• **Excerpt from a dataset**
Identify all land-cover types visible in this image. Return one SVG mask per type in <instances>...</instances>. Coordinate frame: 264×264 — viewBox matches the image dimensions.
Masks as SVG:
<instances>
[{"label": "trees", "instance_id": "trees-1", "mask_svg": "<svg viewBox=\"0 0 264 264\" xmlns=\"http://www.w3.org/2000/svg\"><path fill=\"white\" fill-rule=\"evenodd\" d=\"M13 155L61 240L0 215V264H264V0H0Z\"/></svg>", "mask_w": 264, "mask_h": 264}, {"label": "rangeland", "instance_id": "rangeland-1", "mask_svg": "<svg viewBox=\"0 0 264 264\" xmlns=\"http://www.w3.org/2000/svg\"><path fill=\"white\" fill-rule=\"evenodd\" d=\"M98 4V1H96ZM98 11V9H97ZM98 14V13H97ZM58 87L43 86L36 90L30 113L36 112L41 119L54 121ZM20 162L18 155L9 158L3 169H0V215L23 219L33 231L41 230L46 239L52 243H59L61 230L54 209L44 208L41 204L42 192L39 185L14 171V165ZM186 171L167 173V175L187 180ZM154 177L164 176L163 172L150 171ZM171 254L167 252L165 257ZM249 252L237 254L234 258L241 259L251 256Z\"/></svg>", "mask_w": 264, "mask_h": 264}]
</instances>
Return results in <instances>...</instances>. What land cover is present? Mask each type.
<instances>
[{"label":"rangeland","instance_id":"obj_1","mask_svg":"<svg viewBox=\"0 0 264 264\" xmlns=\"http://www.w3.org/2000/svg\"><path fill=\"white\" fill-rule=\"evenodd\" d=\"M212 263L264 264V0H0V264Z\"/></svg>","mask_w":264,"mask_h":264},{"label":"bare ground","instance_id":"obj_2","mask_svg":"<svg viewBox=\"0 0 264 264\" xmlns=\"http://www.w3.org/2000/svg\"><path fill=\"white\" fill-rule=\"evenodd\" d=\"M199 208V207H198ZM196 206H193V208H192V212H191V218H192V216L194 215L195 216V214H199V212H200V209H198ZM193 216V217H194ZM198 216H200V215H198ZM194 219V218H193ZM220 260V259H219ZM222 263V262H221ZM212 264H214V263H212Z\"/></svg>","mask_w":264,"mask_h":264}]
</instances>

• **Stated problem**
Please rewrite the records above, swapping every "image" for "scene" and leaving everything else unchanged.

• **Solution**
Identify all land-cover types visible in this scene. Return one SVG mask per type in <instances>...</instances>. Coordinate frame: 264×264 — viewBox matches the scene dimensions.
Masks as SVG:
<instances>
[{"label": "trees", "instance_id": "trees-1", "mask_svg": "<svg viewBox=\"0 0 264 264\" xmlns=\"http://www.w3.org/2000/svg\"><path fill=\"white\" fill-rule=\"evenodd\" d=\"M13 155L61 240L0 215V264H264V0H0Z\"/></svg>", "mask_w": 264, "mask_h": 264}, {"label": "rangeland", "instance_id": "rangeland-1", "mask_svg": "<svg viewBox=\"0 0 264 264\" xmlns=\"http://www.w3.org/2000/svg\"><path fill=\"white\" fill-rule=\"evenodd\" d=\"M98 4V1H96ZM98 11V9H97ZM98 14V13H97ZM58 87L43 86L36 90L30 113L36 112L41 119L54 121ZM20 162L18 155L9 158L3 169H0V215L23 219L33 231L41 230L46 239L52 243H59L61 230L54 209L44 208L41 204L42 192L39 185L14 171V165ZM186 171L167 173V175L187 180ZM154 177L164 176L163 172L150 171ZM171 254L167 252L165 257ZM249 252L237 254L234 258L241 259L251 256Z\"/></svg>", "mask_w": 264, "mask_h": 264}]
</instances>
Return results in <instances>...</instances>. What land cover is present? Mask each type.
<instances>
[{"label":"rangeland","instance_id":"obj_1","mask_svg":"<svg viewBox=\"0 0 264 264\" xmlns=\"http://www.w3.org/2000/svg\"><path fill=\"white\" fill-rule=\"evenodd\" d=\"M212 263L264 264V0H0V264Z\"/></svg>","mask_w":264,"mask_h":264},{"label":"bare ground","instance_id":"obj_2","mask_svg":"<svg viewBox=\"0 0 264 264\" xmlns=\"http://www.w3.org/2000/svg\"><path fill=\"white\" fill-rule=\"evenodd\" d=\"M199 208V207H198ZM196 206H193V208H192V212H191V218H192V216L194 215L195 216V214H199V212H200V209H198ZM193 216V217H194ZM198 216H200V215H198ZM194 219V218H193ZM220 260V259H219ZM222 263V262H221ZM212 264H214V263H212Z\"/></svg>","mask_w":264,"mask_h":264}]
</instances>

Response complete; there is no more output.